WORK TO BE COMPLETED: Reproduce all of the data below word for word, omitting the pictures.

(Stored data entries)
*** Begin section ***

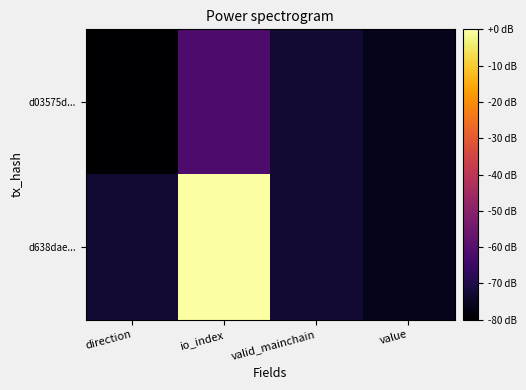

Rank the series by their maximum value, from highest to lowest.

d638dae..., d03575d...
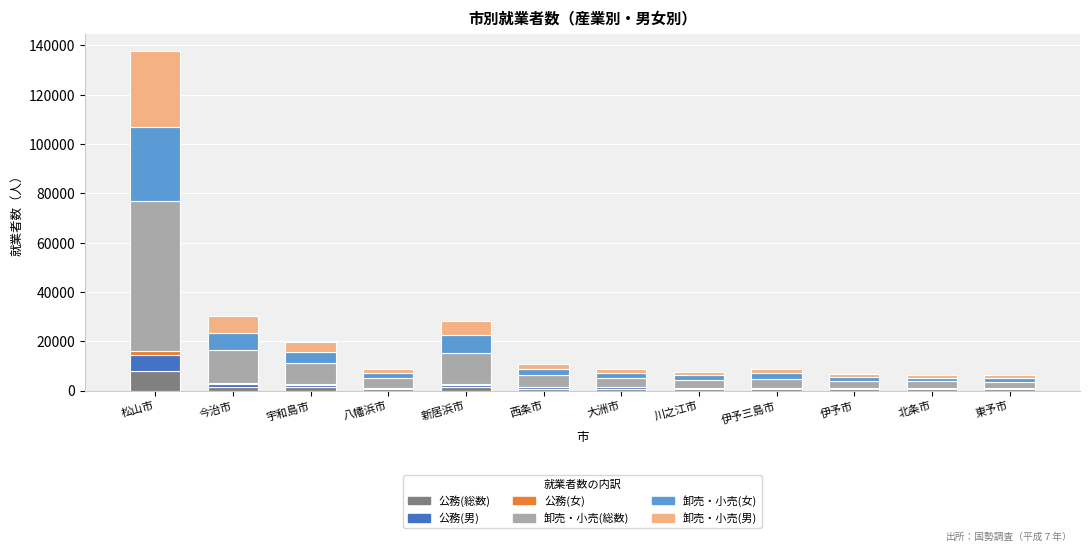

Are the bars grouped side by side (vs. stacked)?

No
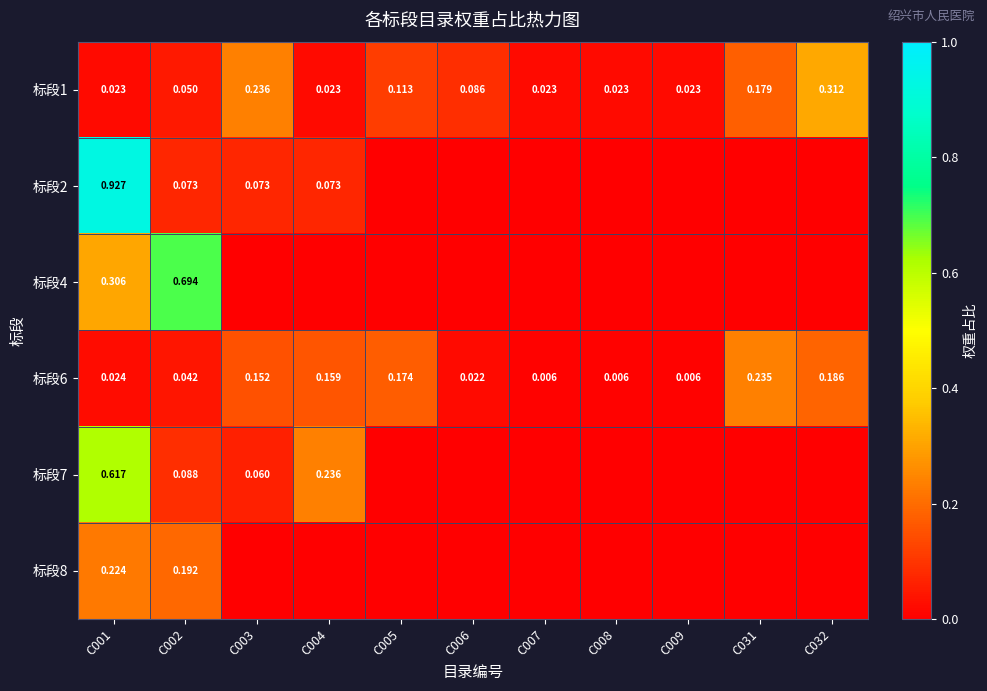

Which series changed the most between C006 and C031?

标段6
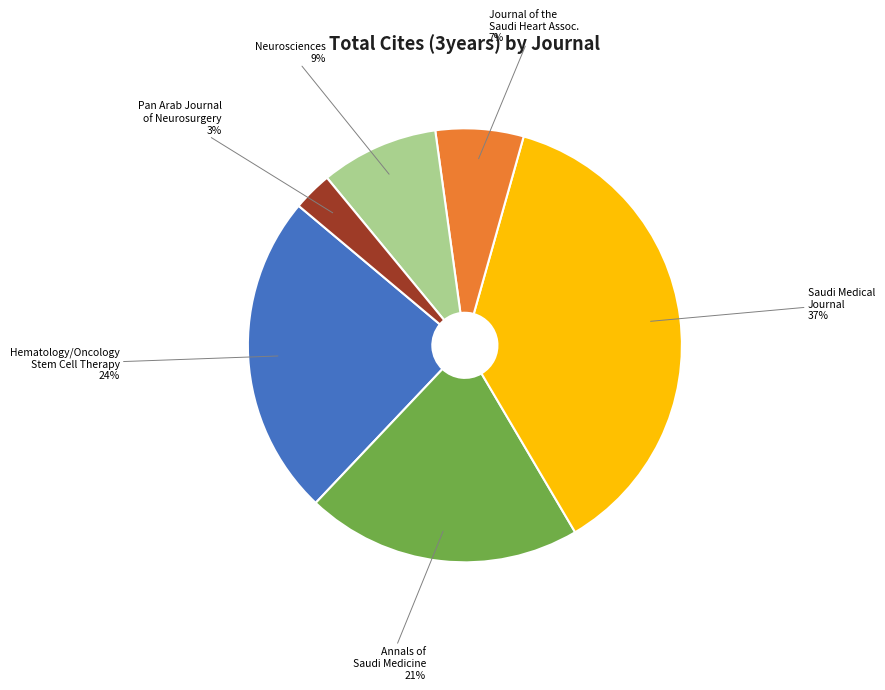

True or false: Neurosciences accounts for 1% of the total.

False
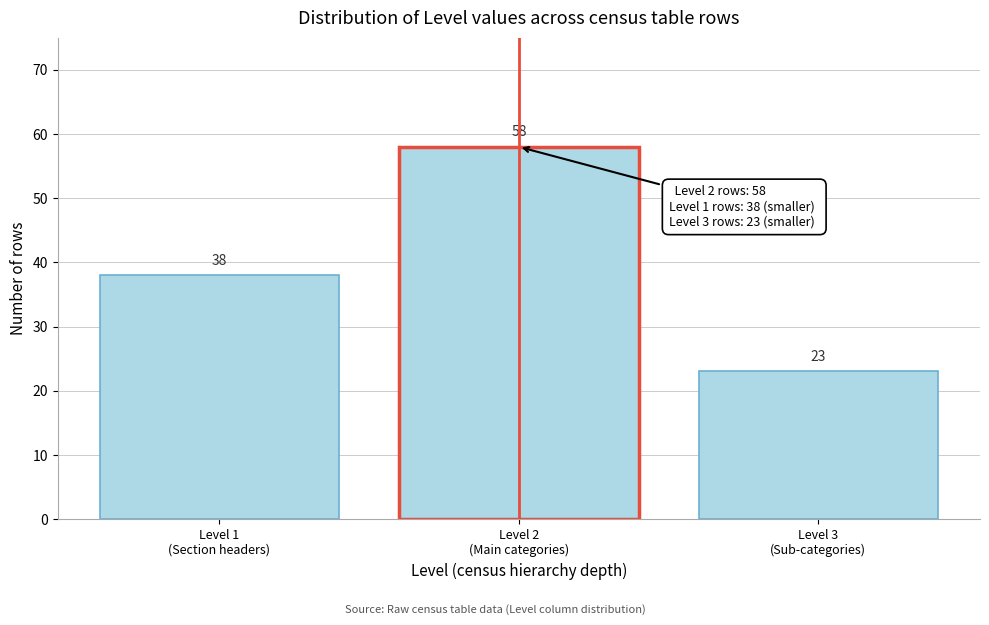

Reading left to right, transcribe all the data shown in this chart.

38	58	23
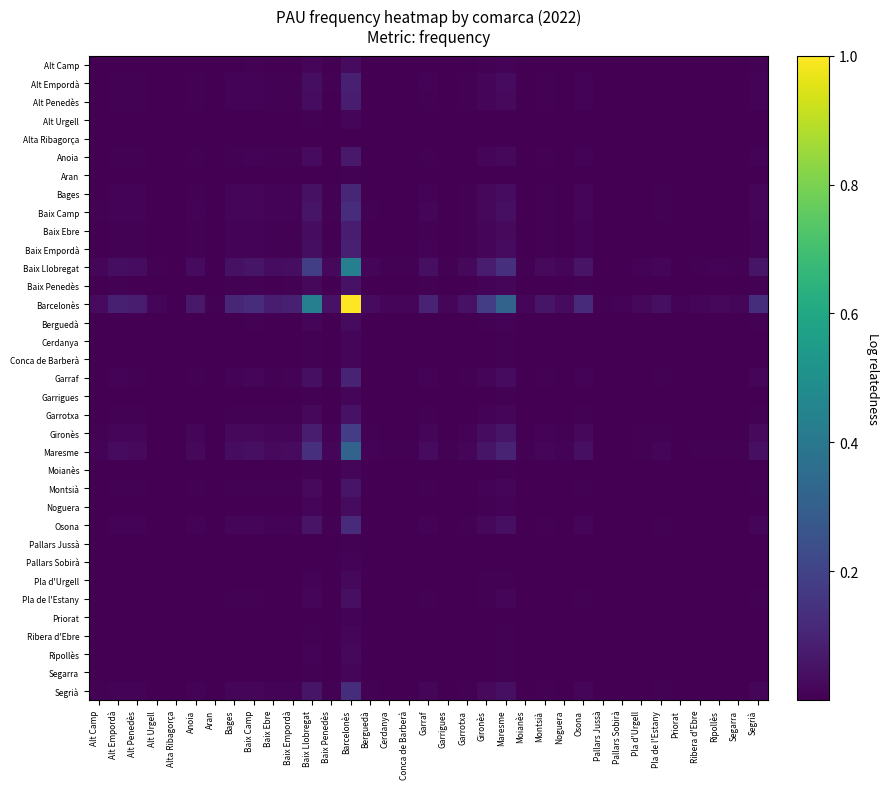

Which category has the lowest value across all series?

Alta Ribagorça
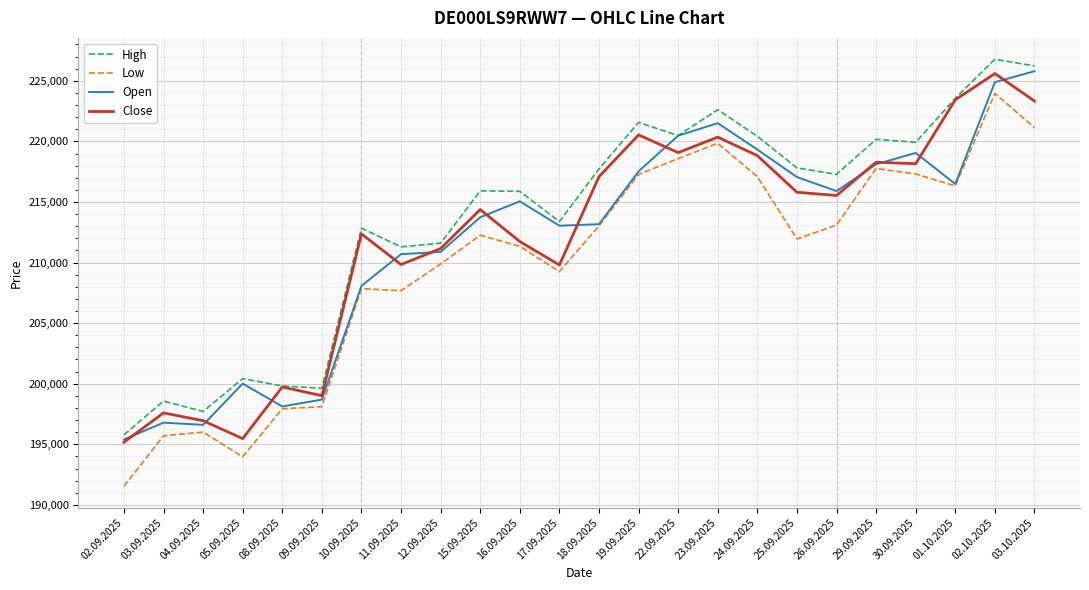

What is the difference between the highest and lowest values at 03.09.2025?

2875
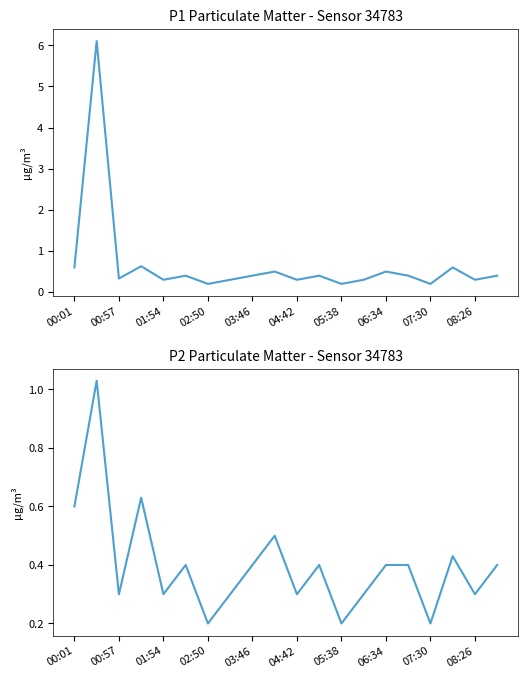

Between 04:42 and 14, which series saw the biggest shift?

P1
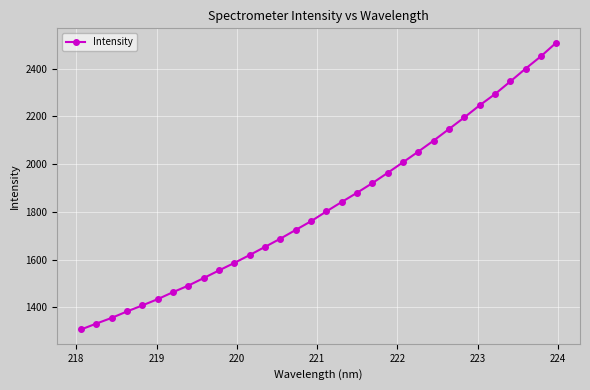

What is the value of the 25th point from the left?

2147.6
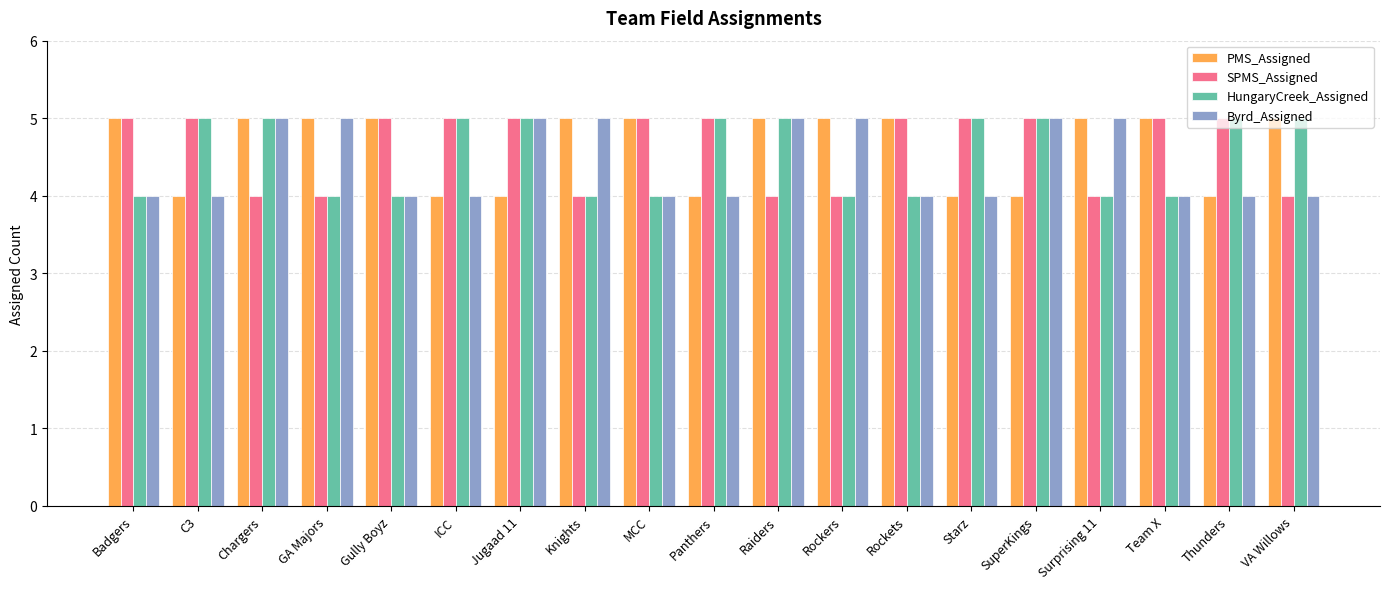

What is the total value across all series at Badgers?

18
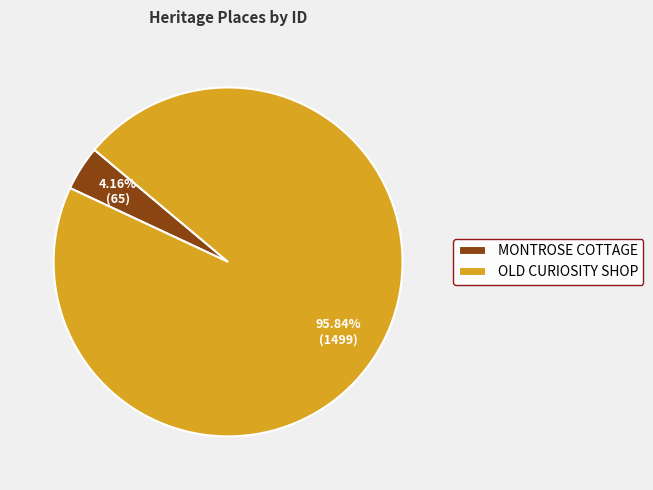

Is there a majority slice in this chart?

Yes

*** End section ***

TASK RESPONSE:
Rank the series by their maximum value, from highest to lowest.

d638dae..., d03575d...

Are the bars grouped side by side (vs. stacked)?

No

Which series changed the most between C006 and C031?

标段6

True or false: Neurosciences accounts for 1% of the total.

False

Reading left to right, transcribe all the data shown in this chart.

38	58	23

Which category has the lowest value across all series?

Alta Ribagorça

What is the difference between the highest and lowest values at 03.09.2025?

2875

Between 04:42 and 14, which series saw the biggest shift?

P1

What is the value of the 25th point from the left?

2147.6

What is the total value across all series at Badgers?

18

Is there a majority slice in this chart?

Yes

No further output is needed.